## Required work
In the entries below, go to the line containing "For every layout" and repeat it along with every later line, exactly.

==============================

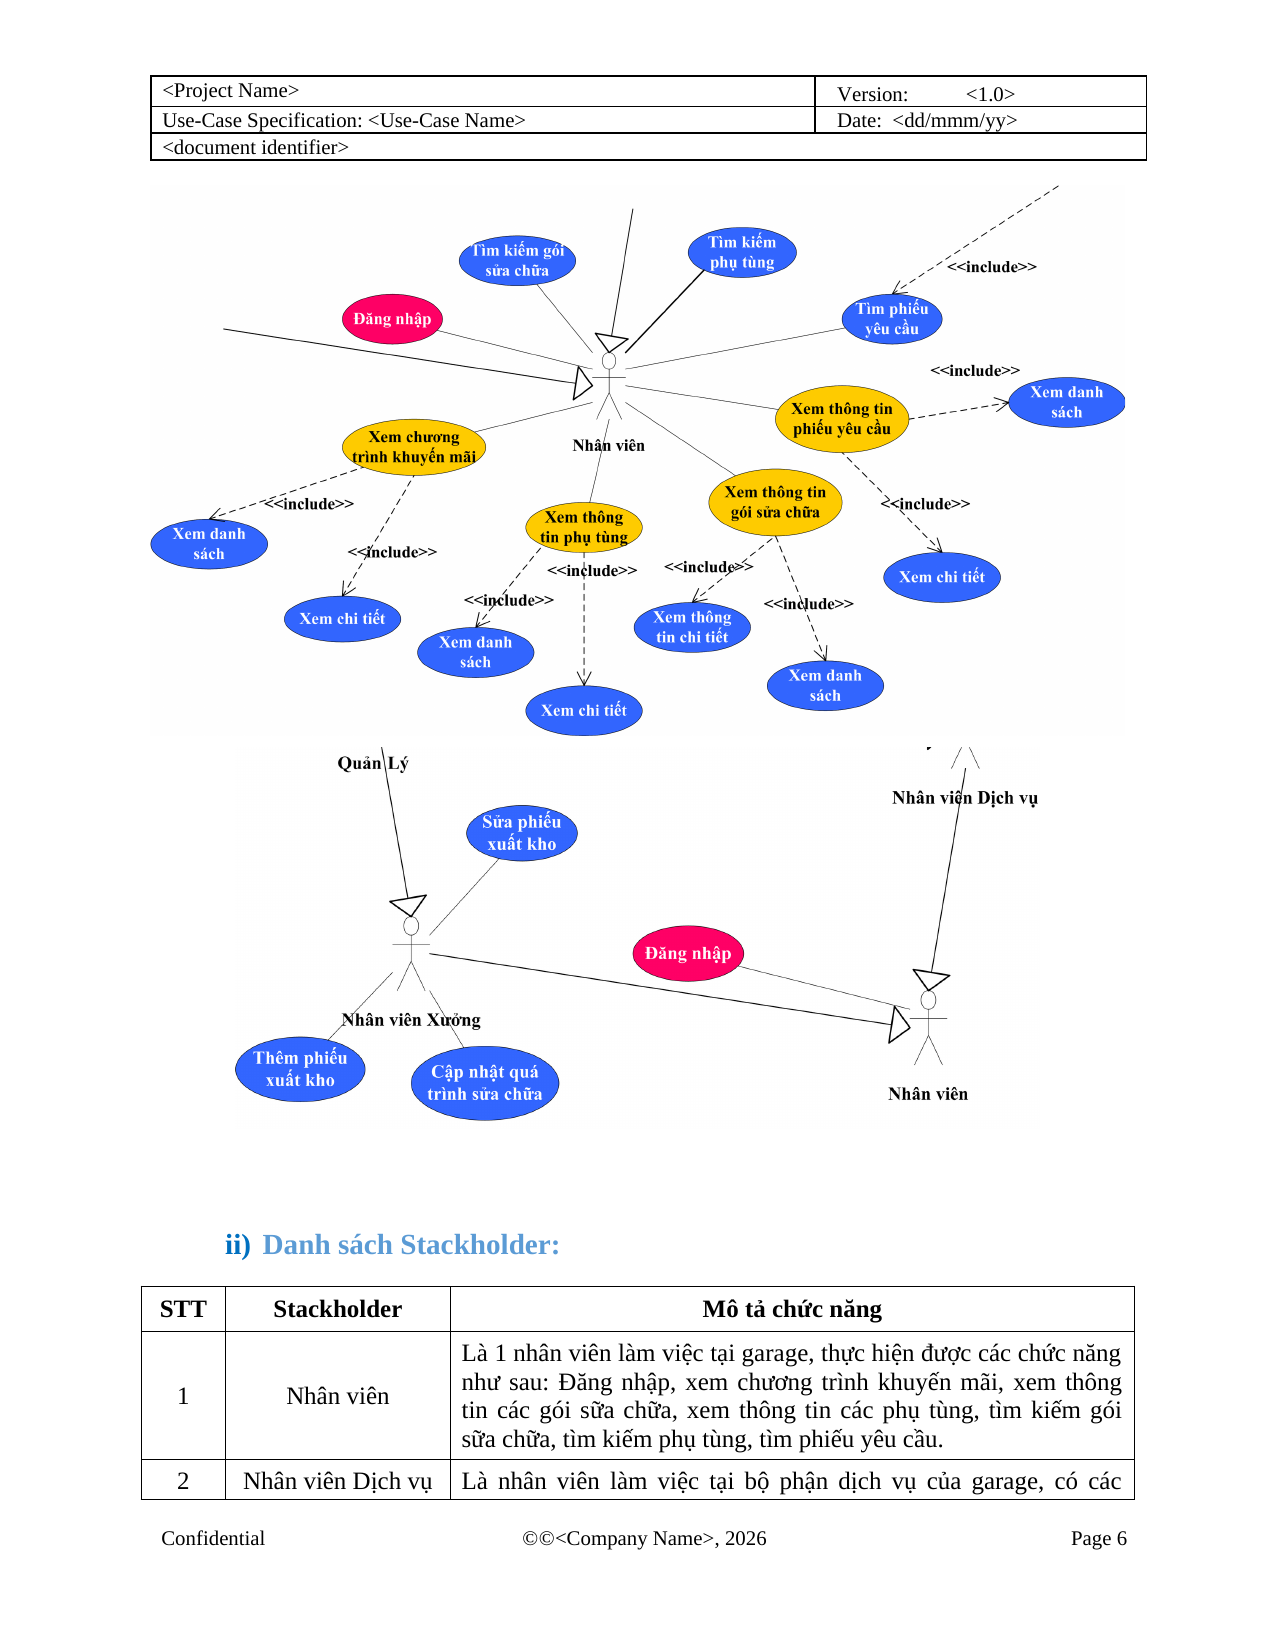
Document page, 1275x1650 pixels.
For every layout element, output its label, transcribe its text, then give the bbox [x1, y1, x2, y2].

table_cell Nhân viên Dịch vụ [226, 1460, 450, 1499]
picture [150, 185, 1125, 736]
table_header Mô tả chức năng [451, 1287, 1134, 1331]
table_cell 1 [142, 1332, 225, 1459]
table_cell Là 1 nhân viên làm việc tại garage, thực hiện được các chức năng như sau: Đăng nhập, xem chương trình khuyến mãi, xem thông tin các gói sữa chữa, xem thông tin các phụ tùng, tìm kiếm gói sữa chữa, tìm kiếm phụ tùng, tìm phiếu yêu cầu. [451, 1332, 1134, 1459]
table_cell Nhân viên [226, 1332, 450, 1459]
table_cell 2 [142, 1460, 225, 1499]
table_header STT [142, 1287, 225, 1331]
picture [235, 747, 1040, 1129]
table_header Stackholder [226, 1287, 450, 1331]
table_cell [451, 1460, 1134, 1499]
list Danh sách Stackholder: [225, 1227, 1125, 1261]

==============================

## Output for this task
For every layout element, output its label, transcribe its text, then give the bbox [x1, y1, x2, y2].

table_cell Nhân viên Dịch vụ [226, 1460, 450, 1499]
picture [150, 185, 1125, 736]
table_header Mô tả chức năng [451, 1287, 1134, 1331]
table_cell 1 [142, 1332, 225, 1459]
table_cell Là 1 nhân viên làm việc tại garage, thực hiện được các chức năng như sau: Đăng nhập, xem chương trình khuyến mãi, xem thông tin các gói sữa chữa, xem thông tin các phụ tùng, tìm kiếm gói sữa chữa, tìm kiếm phụ tùng, tìm phiếu yêu cầu. [451, 1332, 1134, 1459]
table_cell Nhân viên [226, 1332, 450, 1459]
table_cell 2 [142, 1460, 225, 1499]
table_header STT [142, 1287, 225, 1331]
picture [235, 747, 1040, 1129]
table_header Stackholder [226, 1287, 450, 1331]
table_cell [451, 1460, 1134, 1499]
list Danh sách Stackholder: [225, 1227, 1125, 1261]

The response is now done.